Qualquer pessoa que já tenha estado na Rússia e visitado os arredores de Moscou, São Petersburgo ou qualquer outra grande cidade do país conhece os grandes complexos de apartamentos residenciais que mais lembram formigueiros gigantes.
Cada complexo pode acomodar milhares de famílias sob o mesmo teto. Mas, considerando que a Rússia é tão grande, não seria uma surpresa que as pessoas optem por viver em apartamentos localizados dentro desses gigantescos complexos? Não, na verdade, não é.
Herança soviética
Para a Rússia, os complexos residenciais de vários andares são uma espécie de herança soviética. Após a Revolução de 1917, a Rússia soviética alcançou alto crescimento industrial, o que, por sua vez, deu origem a uma rápida urbanização.
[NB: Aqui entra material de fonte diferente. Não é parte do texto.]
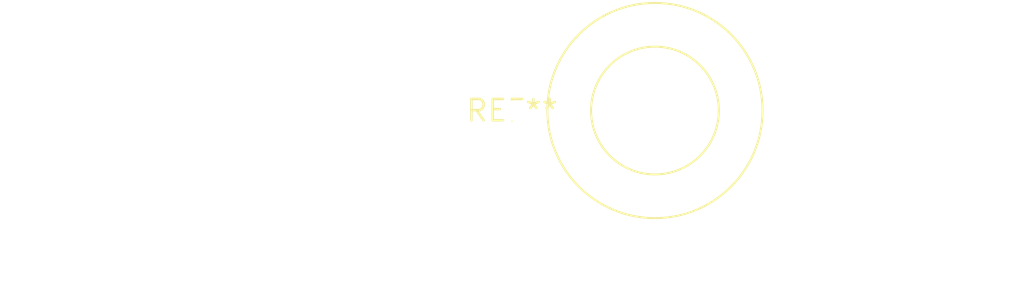
<source format=kicad_pcb>
(kicad_pcb (version 20240108) (generator pcbnew)

  (general
    (thickness 1.6)
  )

  (paper "A4")
  (layers
    (0 "F.Cu" signal)
    (31 "B.Cu" signal)
    (32 "B.Adhes" user "B.Adhesive")
    (33 "F.Adhes" user "F.Adhesive")
    (34 "B.Paste" user)
    (35 "F.Paste" user)
    (36 "B.SilkS" user "B.Silkscreen")
    (37 "F.SilkS" user "F.Silkscreen")
    (38 "B.Mask" user)
    (39 "F.Mask" user)
    (40 "Dwgs.User" user "User.Drawings")
    (41 "Cmts.User" user "User.Comments")
    (42 "Eco1.User" user "User.Eco1")
    (43 "Eco2.User" user "User.Eco2")
    (44 "Edge.Cuts" user)
    (45 "Margin" user)
    (46 "B.CrtYd" user "B.Courtyard")
    (47 "F.CrtYd" user "F.Courtyard")
    (48 "B.Fab" user)
    (49 "F.Fab" user)
    (50 "User.1" user)
    (51 "User.2" user)
    (52 "User.3" user)
    (53 "User.4" user)
    (54 "User.5" user)
    (55 "User.6" user)
    (56 "User.7" user)
    (57 "User.8" user)
    (58 "User.9" user)
  )

  (setup
    (pad_to_mask_clearance 0)
    (pcbplotparams
      (layerselection 0x00010fc_ffffffff)
      (plot_on_all_layers_selection 0x0000000_00000000)
      (disableapertmacros false)
      (usegerberextensions false)
      (usegerberattributes false)
      (usegerberadvancedattributes false)
      (creategerberjobfile false)
      (dashed_line_dash_ratio 12.000000)
      (dashed_line_gap_ratio 3.000000)
      (svgprecision 4)
      (plotframeref false)
      (viasonmask false)
      (mode 1)
      (useauxorigin false)
      (hpglpennumber 1)
      (hpglpenspeed 20)
      (hpglpendiameter 15.000000)
      (dxfpolygonmode false)
      (dxfimperialunits false)
      (dxfusepcbnewfont false)
      (psnegative false)
      (psa4output false)
      (plotreference false)
      (plotvalue false)
      (plotinvisibletext false)
      (sketchpadsonfab false)
      (subtractmaskfromsilk false)
      (outputformat 1)
      (mirror false)
      (drillshape 1)
      (scaleselection 1)
      (outputdirectory "")
    )
  )

  (net 0 "")

  (footprint "Autotransformer_Toroid_1Tap_Horizontal_D12.5mm_Amidon-T44" (layer "F.Cu") (at 0 0))

)

</source>
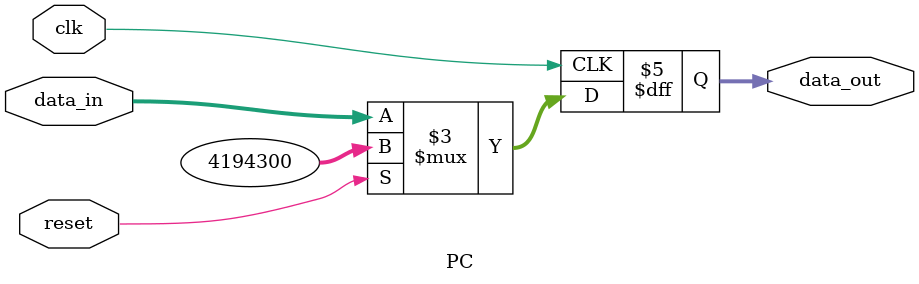
<source format=v>
`timescale 1ns / 1ps

/*
**  UCSD CSE 141L Lab2/3 Implemented Module
** -------------------------------------------------------------------
**  Program Counter Module for Single-Cycle MIPS Processor for Altera FPGAs
**  Implements a very simple program counter module for the processor project
**	 Date: 7/2/2016
**	 Author: Son Do
*/

module PC(
	input [31:0] data_in,
	input clk,
	input reset,
	output reg [31:0] data_out
);

	always @(posedge clk) begin
		if (reset) begin
			data_out <= 32'h003FFFFC;
		end else begin
			data_out <= data_in;
		end
	end
endmodule 
</source>
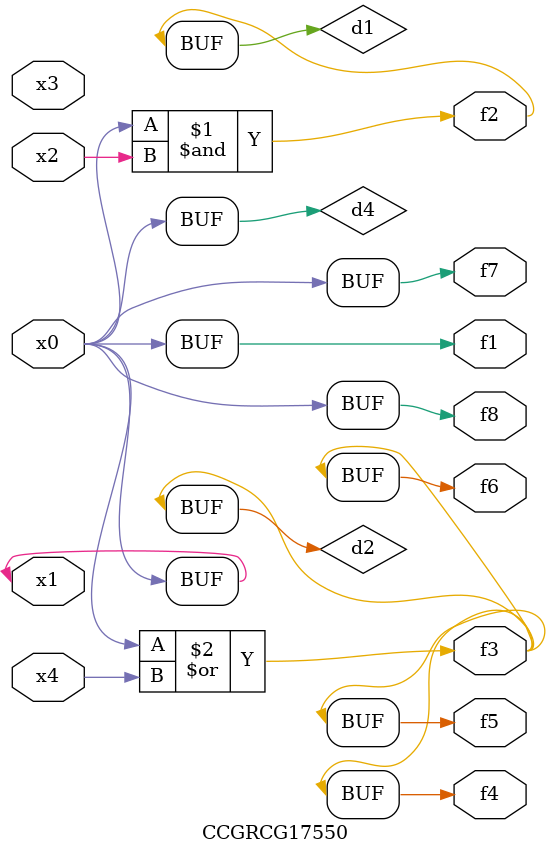
<source format=v>
module CCGRCG17550(
	input x0, x1, x2, x3, x4,
	output f1, f2, f3, f4, f5, f6, f7, f8
);

	wire d1, d2, d3, d4;

	and (d1, x0, x2);
	or (d2, x0, x4);
	nand (d3, x0, x2);
	buf (d4, x0, x1);
	assign f1 = d4;
	assign f2 = d1;
	assign f3 = d2;
	assign f4 = d2;
	assign f5 = d2;
	assign f6 = d2;
	assign f7 = d4;
	assign f8 = d4;
endmodule

</source>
A população rural migrou aos montes para as cidades em busca de condições melhores de vida. Muitos estavam dispostos a morar em barracas ou apartamentos comunitários, onde dividiam um único ímovel com outras famílias. Em pouco tempo, milhões de pessoas sofriam com falta de privacidade e condições de vida confortáveis.
Na década de 1950, o governo soviético, então comandado por Nikita Khruschov, enfim resolveu o problema ao lançar, com investimento estatal, o desenvolvimento em massa de edifícios residenciais de vários andares por toda a União Soviética.
O programa foi muito eficaz, e diversas famílias soviéticas que até então viviam em condições terríveis tornaram-se donas de seus próprios apartamentos privados.
As fases fáceis de construir “khruschóvki” resolveram efetivamente o problema de habitação na URSS. No entanto, a construção universal desses blocos habitacionais gerou novos problemas de moradia. Por um lado, muitas cidades russas, especialmente seus distritos residenciais, tornaram-se demasiadamente cinzentas e monótonas.
“Nossos compatriotas ficaram felizes quando se mudaram para khruschóvki. Mas então o tempo passou e os khruschóvki se tornaram um lugar comum, e todas as suas deficiências vieram à tona”, diz Marat Galiamov, dono de uma imobiliária com sede em Kazan.
Apesar da dissolução da URSS, a abordagem soviética à habitação continuou na Rússia.
Os ‘formigueiros’
Na Rússia contemporânea, enormes blocos de apartamentos residenciais continuam sendo erguidos por todo o país. Isso pode ser observado sobretudo em Moscou e São Petersburgo, onde a demanda por moradia é mais alta.
A construção em grande escala de complexos de apartamentos de vários andares dá a muitas pessoas a chance de se fixar na capital, onde imóveis independentes em casas de classe alta e localizadas no centro são um luxo inacessível para a maioria.
Em alguns bairros luxuosos no centro de Moscou, cada metro quadrado em um prédio de quatro ou cinco andares pode custar mais de 200 mil reais. Para a maioria dos compradores, esse valor está fora da realidade, já que as construtoras cobram aproximadamente R$ 14 mil por metro quadrado em grandes blocos residenciais nos arredores de Moscou.
Embora algumas pessoas associem a vida nos chamados "formigueiros" (ou "amontoado de pessoas") à falta de vagas para estacionar, trânsito e acesso ruim ao centro da cidade, muitos preferem economizar dinheiro e se estabelecer nesses locais, sacrificando alguns fatores em favor de maior conforto pessoal.
“Os prédios de vários andares que acomodam a maioria da população destinam-se apenas à habitação, nada mais. Depois de sair de casa, os moradores de uma área residencial desejam sair do bairro o mais rápido possível - seja para o centro para trabalhar ou para o centro comercial e de lazer mais próximo. Daí o notório pêndulo entre a migração e os engarrafamentos nas cidades”, explicou Vitáli Stadnikov, professor associado da Escola Superior de Estudos Urbanos do HSE, em artigo publicado em 2016.
Como muitos russos acreditam que pagar aluguel é o mesmo que jogar dinheiro fora, as pessoas ficam felizes em comprar esses apartamentos em grandes complexos, apesar dos problemas associados a morar em tais locais.
“Basicamente, as pessoas compram moradias nos ‘formigueiros’ para se mudarem para a metrópole o mais rápido possível e não acham que ficarão nesses apartamentos por muito tempo. Na verdade, muitos acabam morando lá para sempre”, diz Galiamov.